The interior shots looks appropriately gray and dreary, and some of the enemy characterizations do, indeed, appear to be hoods and gangsters and drug dealers and enormous muscular bad guys. The levels are actually somewhat decently detailed and defined. However, the snakes look ridiculous, Harry does not look intimidating, some of the animations are awkward (try jumping), and there are flickering issues. The title screen looks sweet. Seriously, the best way to enjoy this game is to turn it on, enjoy the title screen, and turn it off.


The sound effects are surprisingly subdued, being largely explosions and gunshots and all. They sound more like innocent clicks and modest pops. The music is okay, but the soundtrack tends to rely too much on buzzy staccato notes, barely attempting to really portray any sense of appropriate atmosphere. Fortunately, the audio department can, at least, claim to not be too distracting.


Even before starting the game, there are some bad omens to indicate that it is going to be very bad. For example, the first three pages of the instruction booklet are many paragraphs of texts, merely trying to tell the storyline. Additionally, the game starts you off between two thugs who soon begin beating you up, while an elevated third chump throws projectiles at you.
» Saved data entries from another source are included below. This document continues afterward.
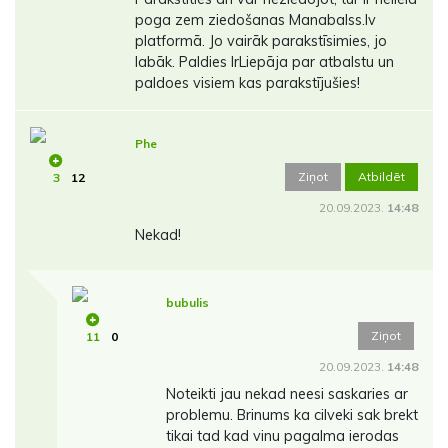
poga zem ziedošanas Manabalss.lv
platformā. Jo vairāk parakstīsimies, jo
labāk. Paldies IrLiepāja par atbalstu un
paldoes visiem kas parakstījušies!
Phe
Ziņot
Atbildēt
3
12
20.09.2023.
14:48
Nekad!
bubulis
Ziņot
11
0
20.09.2023.
14:48
Noteikti jau nekad neesi saskaries ar
problemu. Brinums ka cilveki sak brekt
tikai tad kad vinu pagalma ierodas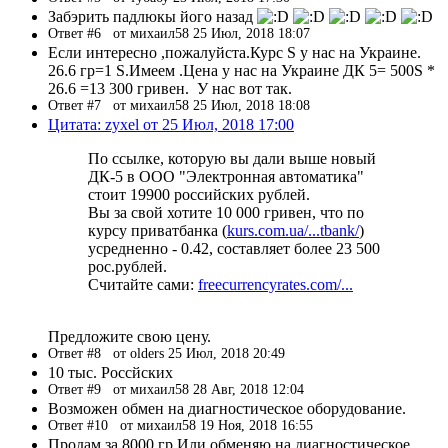
Забэрить падлюкы його назад
Ответ #6
от михаил58 25 Июл, 2018 18:07
Если интересно ,пожалуйста.Курс S у нас на Украине.
26.6 гр=1 S.Имеем .Цена у нас на Украине ДК 5= 500S *
26.6 =13 300 гривен. У нас вот так.
Ответ #7
от михаил58 25 Июл, 2018 18:08
Цитата: zyxel от 25 Июл, 2018 17:00
По ссылке, которую вы дали выше новый
ДК-5 в ООО "Электронная автоматика"
стоит 19900 российских рублей.
Вы за свой хотите 10 000 гривен, что по
курсу приватбанка (
kurs.com.ua/...tbank/
)
усредненно - 0.42, составляет более 23 500
рос.рублей.
Считайте сами:
freecurrencyrates.com/...
Предложите свою цену.
Ответ #8
от olders 25 Июл, 2018 20:49
10 тыс. Россйских
Ответ #9
от михаил58 28 Авг, 2018 12:04
Возможен обмен на диагностическое оборудование.
Ответ #10
от михаил58 19 Ноя, 2018 16:55
Продам за 8000 гр.Или обменяю на диагностическое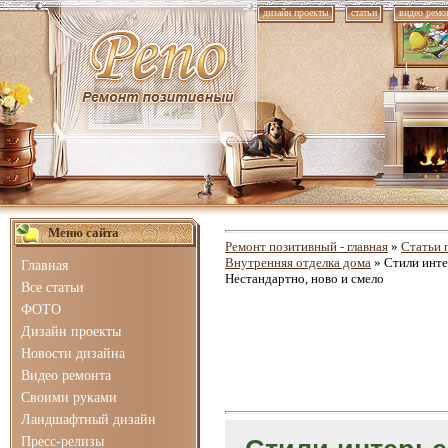
дизайн проекты
статьи
видео ремо
Меню сайта
Ремонт позитивный - главная
»
Статьи 
Внутренняя отделка дома
» Стили инте
Главная
Нестандартно, ново и смело
Все статьи
ФОТО
Дизайн проекты
Новости дизайна
Видео ремонта
Своими руками
Ландшафтный дизайн
Пресс-релизы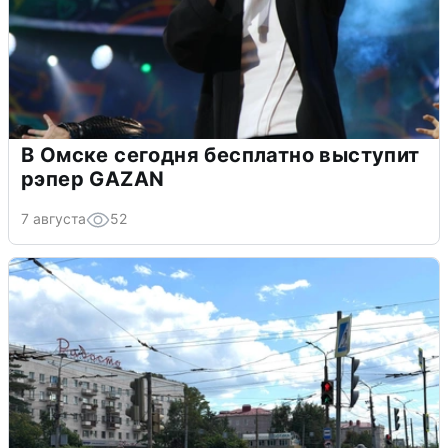
В Омске сегодня бесплатно выступит
рэпер GAZAN
7 августа
52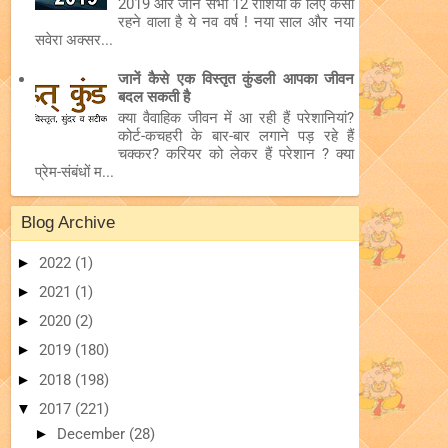
2019 और जानें सभी 12 राशियों के लिए कैसा
रहने वाला है ये नव वर्ष ! नया साल और नया
सवेरा अक्सर...
जानें कैसे एक विस्तृत कुंडली आपका जीवन
बदल सकती है
क्या वैवाहिक जीवन में आ रही हैं परेशानियां?
कोर्ट-कचहरी के बार-बार लगाने पड़ रहे हैं
चक्कर? करियर को लेकर हैं परेशान ? क्या
प्रेम-संबंधों म...
Blog Archive
►
2022
(1)
►
2021
(1)
►
2020
(2)
►
2019
(180)
►
2018
(198)
▼
2017
(221)
►
December
(28)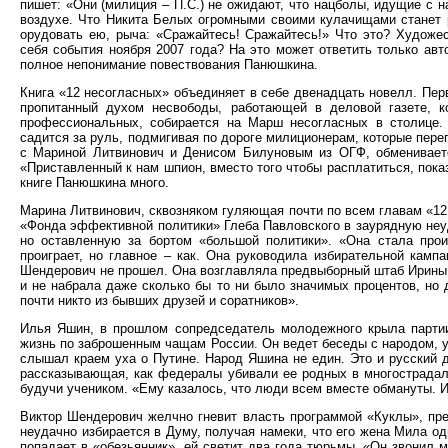
пишет: «Они (милиция – П.С.) не ожидают, что нацболы, идущие с н
воздухе. Что Никита Белых огромными своими кулачищами станет 
орудовать ею, рыча: «Сражайтесь! Сражайтесь!» Что это? Художе
себя события ноября 2007 года? На это может ответить только авт
полное непонимание повествования Панюшкина.
Книга «12 несогласных» объединяет в себе двенадцать новелл. Пе
пропитанный духом несвободы, работающей в деловой газете, к
профессиональных, собирается на Марш несогласных в столице. 
садится за руль, подмигивая по дороге милиционерам, которые пере
с Мариной Литвинович и Денисом Билуновым из ОГФ, обмениваетс
«Приставленный к нам шпион, вместо того чтобы расплатиться, пок
книге Панюшкина много.
Марина Литвинович, сквозняком гуляющая почти по всем главам «1
«Фонда эффективной политики» Глеба Павловского в заурядную неуд
но оставленную за бортом «большой политики». «Она стала прои
проиграет, но главное – как. Она руководила избирательной камп
Шендерович не прошел. Она возглавляла предвыборный штаб Ирины Х
и не набрала даже сколько бы то ни было значимых процентов, но 
почти никто из бывших друзей и соратников».
Илья Яшин, в прошлом сопредседатель молодежного крыла партии 
жизнь по заброшенным чащам России. Он ведет беседы с народом, уд
слышал краем уха о Путине. Народ Яшина не един. Это и русский 
рассказывающая, как федералы убивали ее родных в многострадаль
будучи учеником. «Ему казалось, что люди всем вместе обмануты. И
Виктор Шендерович желчно гневит власть программой «Куклы», п
неудачно избирается в Думу, получая намеки, что его жена Мила о
попадает в «обезьянник», ей светит два года тюрьмы. «Он звонил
But perhaps the most damning sign was the fact that Mindscape, already a questionable publisher, chose such a strange license to make a game from. Sure, taking an action movie and producing a cheap, quick video game was a popular tactic back in the day, and Dirty Harry was reasonably popular; however, it was made in 1971, not exactly the most current or “hot” of time periods to cover. Then again, NES games were also made concerning the Three Stooges and Mickey Mouse, so perhaps this is not the greatest grounds for criticism.

Which is where the gameplay comes in. This game sucks. There are constant little reminders that this is a bad game, into which minimal effort was given for quality control. One more sample: At one point, I was exploring a room, when a thug jumped out from behind a dresser. It sounds menacing, but appears comical, considering how much bigger he is than the dresser. This alone would have been forgivable, but once I cleared the room of all enemies and items, I left – only to suddenly be shot at by a sniper, leaning out the door of the room I had just emptied. That was ridiculous, yet only the tip of the proverbial iceberg, as far as considering the flaws of this game goes, in its deserving run for one stars out of five.
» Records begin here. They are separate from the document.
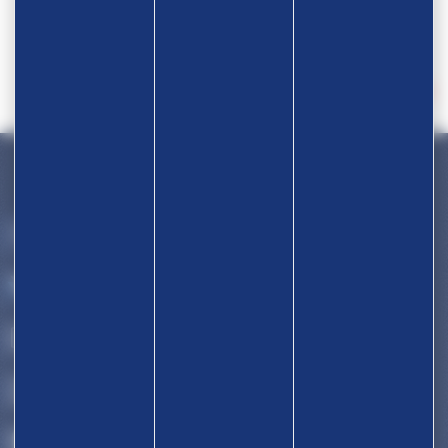
Devenir partenaire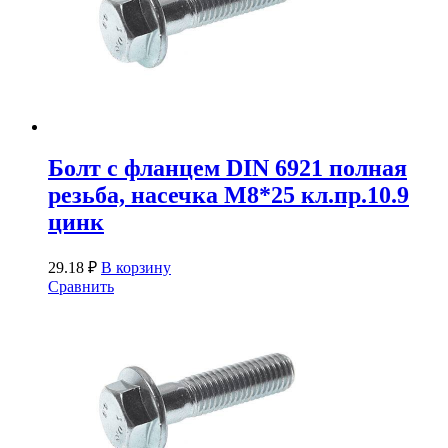
Болт с фланцем DIN 6921 полная
резьба, насечка М8*25 кл.пр.10.9
цинк
29.18
₽
В корзину
Сравнить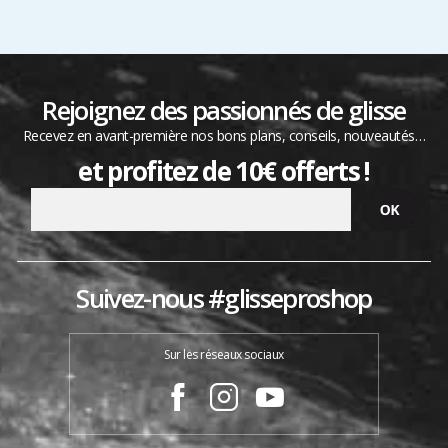
Rejoignez des passionnés de glisse
Recevez en avant-première nos bons plans, conseils, nouveautés…
et profitez de 10€ offerts !
Suivez-nous #glisseproshop
Sur les réseaux sociaux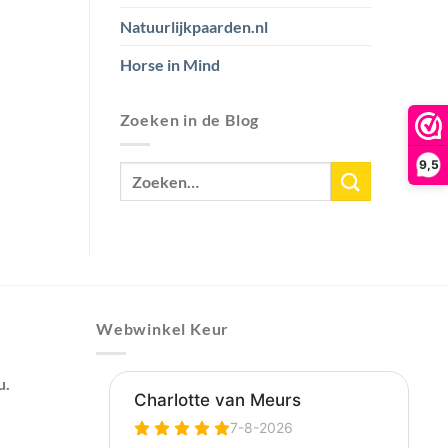
Natuurlijkpaarden.nl
Horse in Mind
Zoeken in de Blog
9,5
Webwinkel Keur
u.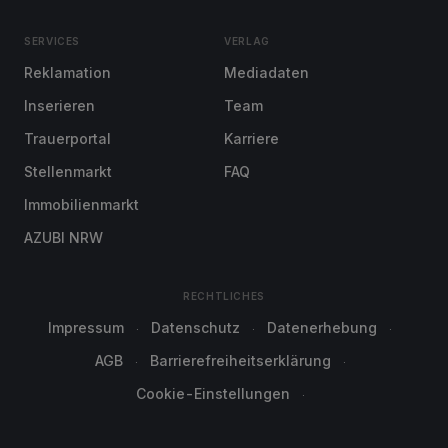
SERVICES
VERLAG
Reklamation
Mediadaten
Inserieren
Team
Trauerportal
Karriere
Stellenmarkt
FAQ
Immobilienmarkt
AZUBI NRW
RECHTLICHES
Impressum
Datenschutz
Datenerhebung
AGB
Barrierefreiheitserklärung
Cookie-Einstellungen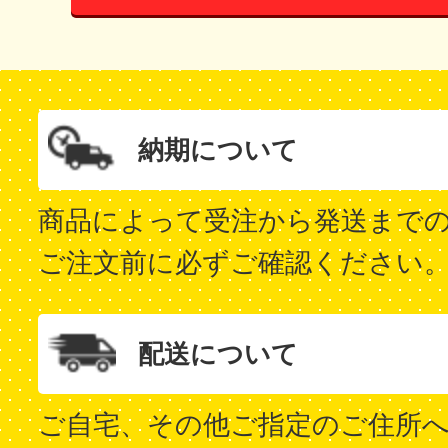
納期について
商品によって受注から発送まで
ご注文前に必ずご確認ください
配送について
ご自宅、その他ご指定のご住所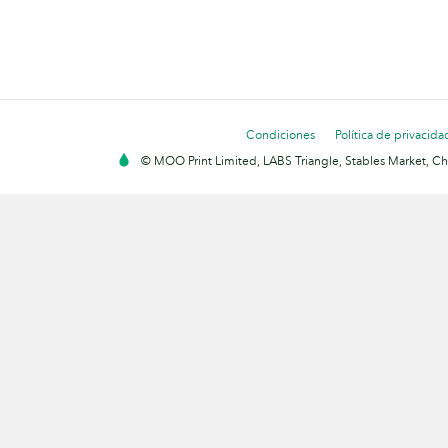
Condiciones
Política de privacida
© MOO Print Limited, LABS Triangle, Stables Market, C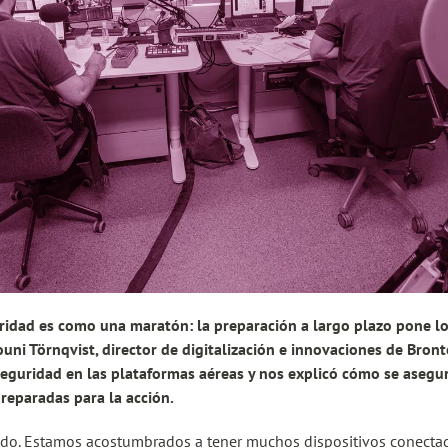
ridad es como una maratón: la preparación a largo plazo pone lo
uni Törnqvist, director de digitalización e innovaciones de Bronto
seguridad en las plataformas aéreas y nos explicó cómo se asegu
reparadas para la acción.
do. Estamos acostumbrados a tener muchos dispositivos conectado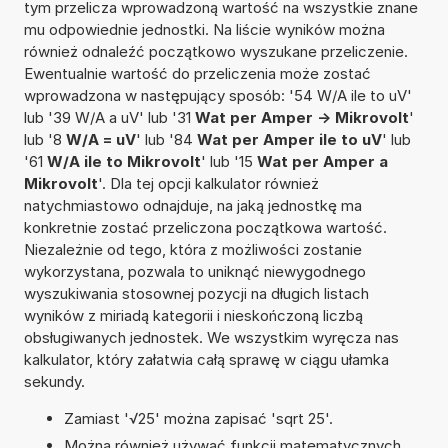
tym przelicza wprowadzoną wartość na wszystkie znane
mu odpowiednie jednostki. Na liście wyników można
również odnaleźć początkowo wyszukane przeliczenie.
Ewentualnie wartość do przeliczenia może zostać
wprowadzona w następujący sposób: '54 W/A ile to uV'
lub '39 W/A a uV' lub '31
Wat per Amper -> Mikrovolt
'
lub '8
W/A = uV
' lub '84
Wat per Amper ile to uV
' lub
'61
W/A ile to Mikrovolt
' lub '15
Wat per Amper a
Mikrovolt
'. Dla tej opcji kalkulator również
natychmiastowo odnajduje, na jaką jednostkę ma
konkretnie zostać przeliczona początkowa wartość.
Niezależnie od tego, która z możliwości zostanie
wykorzystana, pozwala to uniknąć niewygodnego
wyszukiwania stosownej pozycji na długich listach
wyników z miriadą kategorii i nieskończoną liczbą
obsługiwanych jednostek. We wszystkim wyręcza nas
kalkulator, który załatwia całą sprawę w ciągu ułamka
sekundy.
Zamiast '√25' można zapisać 'sqrt 25'.
Można również używać funkcji matematycznych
The true tragedy is that the concept, of a side-scrolling street-exploring run-‘n’-gun platformer with both exterior and interior elements to explore with various weapons, had true potential. Done well, this could have been the Grand Theft Auto of its day, or at least a grittier, more urban version of something like Contra or a Double Dragon II with guns. Alas, it is not. Go ahead, Dirty Harry cartridge, make my day, by burning in a fire.